November 4, 2010
Someone to Watch Over Me: Part 1
At military and veterans' hospitals around the country, dogs are increasingly part of the cure
by Carrie Allan
Sleep—like air and water—is something people rarely think about until they’re unable to get any. Then, abruptly, sleep becomes a grail, its absence anguishing, affecting all elements of an insomniac’s life. Lack of sleep impairs the brain’s ability to learn, to grow, to process thoughts and emotions. And when those emotions are already in turmoil, a human being can experience a perfect storm of trouble.
That storm hit Christopher Hill hard. The Marine staff sergeant had a raft of reasons for the insomnia that began after his first deployment to Iraq in 2003. He’d survived two more tours, all in heavily contested Fallujah, when during his fourth tour of duty in April 2004, his camp was subjected to an insurgent attack. A rocket propelled grenade exploded nearby, killing four people. Hill was thrown into the air and landed on his back on a concrete barrier.
After the initial shock, he thought he was fine. “I figured I was good to go, no bleeding from the ears, no broken bones. I was sore, but I’d gotten kicked up in the air like Charlie Brown, so I figured I was gonna be sore,” he says. But back at Camp Pendleton in California, the longtime bodybuilder was in the gym doing bench presses one day, and when he racked the weights and tried to get off the bench, he couldn’t move.
Tests revealed a spinal cord injury, and Hill, who’s now retired from the service, has been living with constant back and leg pain. Diagnosed with severe post-traumatic stress disorder (PTSD), he was angry all the time and couldn’t sleep—“I was doing a three-days awake, one-day-crash sort of regimen”—and he’d holed up at home, not wanting to see anyone, lack of sleep feeding his anger and rage fueling his lack of sleep. “I was basically a walking injury.”
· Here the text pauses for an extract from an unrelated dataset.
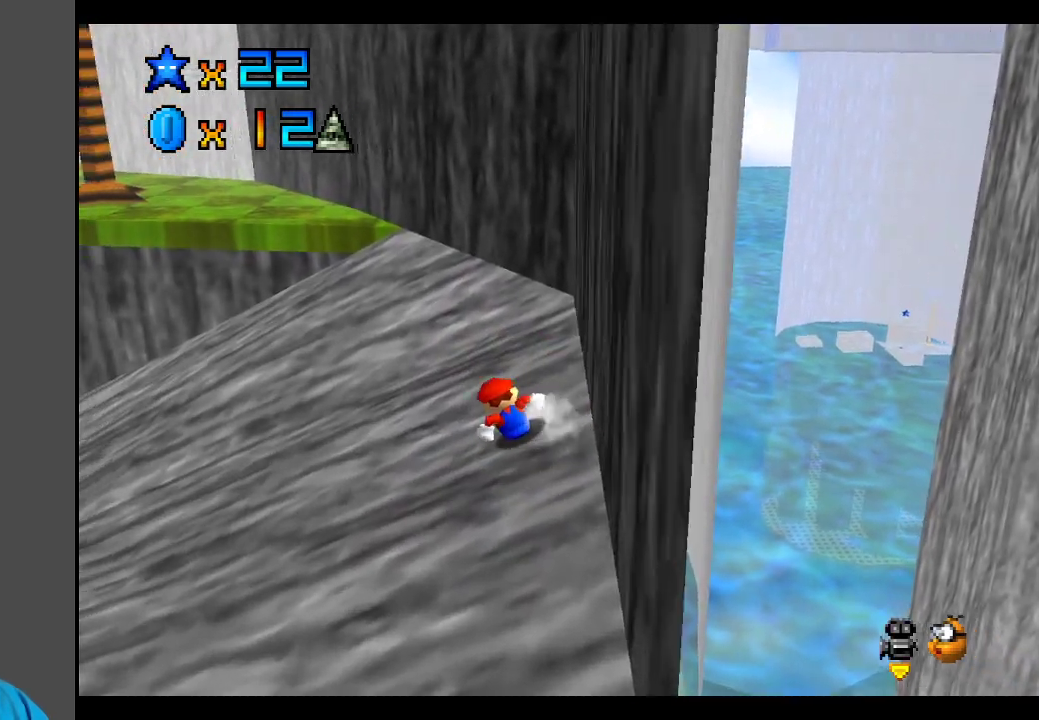
{"buttons": ["A"], "left_stick": "up-right", "right_stick": "center", "events": [[200, "A", "down"], [283, "left_stick", "up-right"]]}
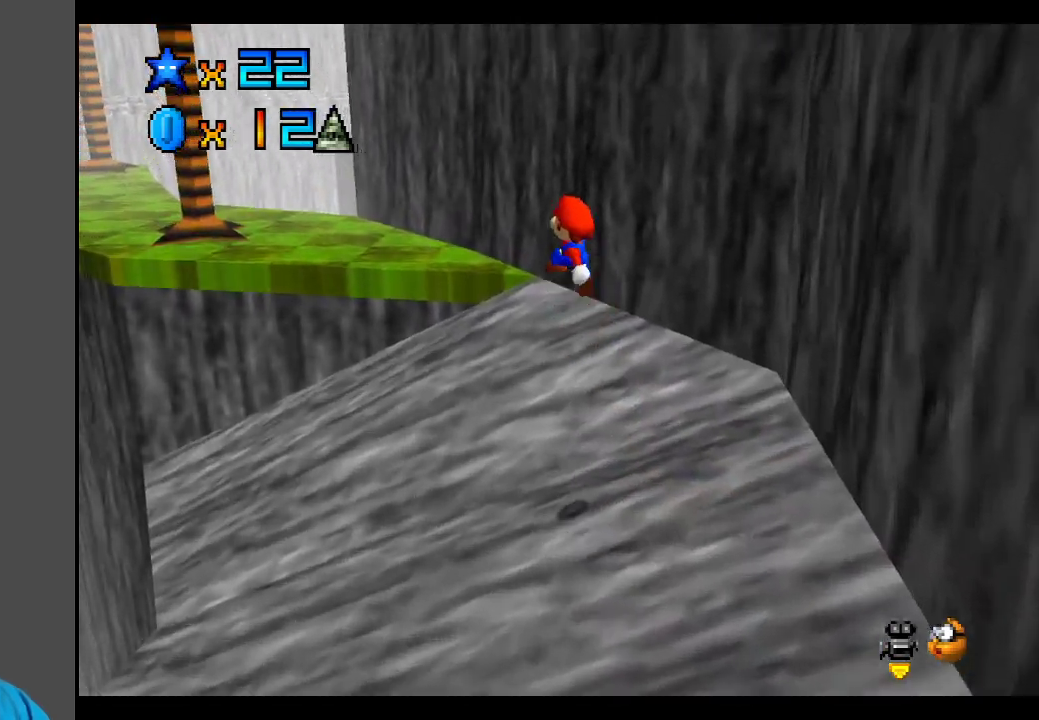
{"buttons": ["A"], "left_stick": "up-right", "right_stick": "center", "events": []}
Hill was in and out of treatment centers, but none of them seemed to help. A four-month stint at the National Center for PTSD in Palo Alto, Calif., helped for a while, but a few months after Hill left the hospital, he says, he was miserable again. The Marine Corps sent him back to the center.
Hill was not optimistic, “really not wanting to be there, you know, thinking that I’ve failed the first time around and so this is gonna be a waste of time,” he says. But he noticed that the environment at the center seemed a little different on his second visit. And some of the men at his group sessions seemed different, too.
“When a guy has PTSD, he has this look,” Hill says. But in registering each face around him, he saw some anomalies: “It’s sort of scowl, scowl, scowl … no scowl. Scowl, scowl, scowl…no scowl. “I’m like, OK, what’s going on with the guys who really look like they don’t need to be here?”
Hill soon realized what the happier-looking patients had in common: They were the ones with dogs by their side.